Task description →
Return each line of the entries that mentions the word "Sahil".

Dataset →

▼▼▼

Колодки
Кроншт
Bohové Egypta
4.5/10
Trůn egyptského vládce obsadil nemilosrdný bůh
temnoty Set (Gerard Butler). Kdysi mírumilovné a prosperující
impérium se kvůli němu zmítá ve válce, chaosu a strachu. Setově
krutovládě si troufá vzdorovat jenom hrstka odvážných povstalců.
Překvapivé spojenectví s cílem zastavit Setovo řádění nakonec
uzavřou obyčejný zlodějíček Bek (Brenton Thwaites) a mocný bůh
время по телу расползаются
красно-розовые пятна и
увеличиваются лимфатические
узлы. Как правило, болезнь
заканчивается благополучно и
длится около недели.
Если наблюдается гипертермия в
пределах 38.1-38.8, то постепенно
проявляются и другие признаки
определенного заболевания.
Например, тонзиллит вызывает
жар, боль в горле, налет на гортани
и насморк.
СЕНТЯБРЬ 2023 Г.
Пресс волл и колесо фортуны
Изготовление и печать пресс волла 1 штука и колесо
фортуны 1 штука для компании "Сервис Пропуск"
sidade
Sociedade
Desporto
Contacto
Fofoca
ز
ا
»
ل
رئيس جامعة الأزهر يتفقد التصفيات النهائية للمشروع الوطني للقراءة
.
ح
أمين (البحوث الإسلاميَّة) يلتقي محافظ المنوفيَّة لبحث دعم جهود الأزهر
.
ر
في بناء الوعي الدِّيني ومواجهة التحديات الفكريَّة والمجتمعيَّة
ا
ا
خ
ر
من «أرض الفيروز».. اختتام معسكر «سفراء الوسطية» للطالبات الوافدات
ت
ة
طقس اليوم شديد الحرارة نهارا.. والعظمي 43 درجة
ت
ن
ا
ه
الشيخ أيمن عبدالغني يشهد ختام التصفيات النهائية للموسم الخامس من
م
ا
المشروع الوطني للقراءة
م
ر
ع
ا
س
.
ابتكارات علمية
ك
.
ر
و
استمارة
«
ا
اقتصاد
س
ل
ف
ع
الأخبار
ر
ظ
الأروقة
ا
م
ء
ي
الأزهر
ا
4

▲▲▲
▼▼▼

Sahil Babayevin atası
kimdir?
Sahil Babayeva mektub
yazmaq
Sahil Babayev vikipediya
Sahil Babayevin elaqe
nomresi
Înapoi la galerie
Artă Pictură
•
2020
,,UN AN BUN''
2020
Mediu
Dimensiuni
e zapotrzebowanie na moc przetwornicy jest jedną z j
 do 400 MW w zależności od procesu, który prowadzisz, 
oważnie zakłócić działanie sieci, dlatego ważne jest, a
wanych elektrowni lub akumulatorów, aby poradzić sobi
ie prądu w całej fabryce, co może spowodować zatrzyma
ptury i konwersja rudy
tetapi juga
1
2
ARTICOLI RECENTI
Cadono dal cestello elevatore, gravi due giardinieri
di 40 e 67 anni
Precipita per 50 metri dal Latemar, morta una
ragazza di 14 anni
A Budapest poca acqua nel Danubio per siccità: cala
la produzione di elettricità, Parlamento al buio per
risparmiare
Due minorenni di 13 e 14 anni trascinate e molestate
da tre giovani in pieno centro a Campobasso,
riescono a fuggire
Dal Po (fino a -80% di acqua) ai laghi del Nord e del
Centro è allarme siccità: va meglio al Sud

▲▲▲
▼▼▼

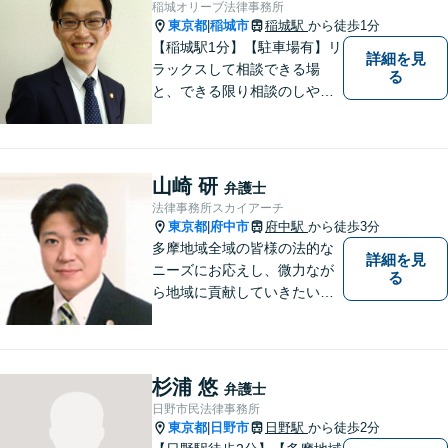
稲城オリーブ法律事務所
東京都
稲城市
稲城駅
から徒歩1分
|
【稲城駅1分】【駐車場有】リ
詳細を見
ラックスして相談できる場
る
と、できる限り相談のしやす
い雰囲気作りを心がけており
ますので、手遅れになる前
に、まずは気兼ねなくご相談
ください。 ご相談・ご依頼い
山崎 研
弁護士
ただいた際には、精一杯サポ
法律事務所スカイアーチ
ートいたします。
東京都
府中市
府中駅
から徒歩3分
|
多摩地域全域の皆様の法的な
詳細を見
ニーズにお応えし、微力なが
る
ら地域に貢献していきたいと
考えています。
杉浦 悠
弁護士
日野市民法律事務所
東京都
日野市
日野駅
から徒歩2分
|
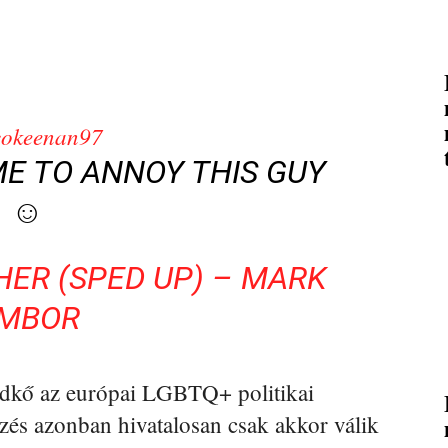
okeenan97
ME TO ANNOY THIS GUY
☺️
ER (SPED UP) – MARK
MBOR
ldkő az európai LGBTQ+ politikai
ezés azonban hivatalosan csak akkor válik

▲▲▲

Written answer →
Sahil Babayevin atası
Sahil Babayeva mektub
Sahil Babayev vikipediya
Sahil Babayevin elaqe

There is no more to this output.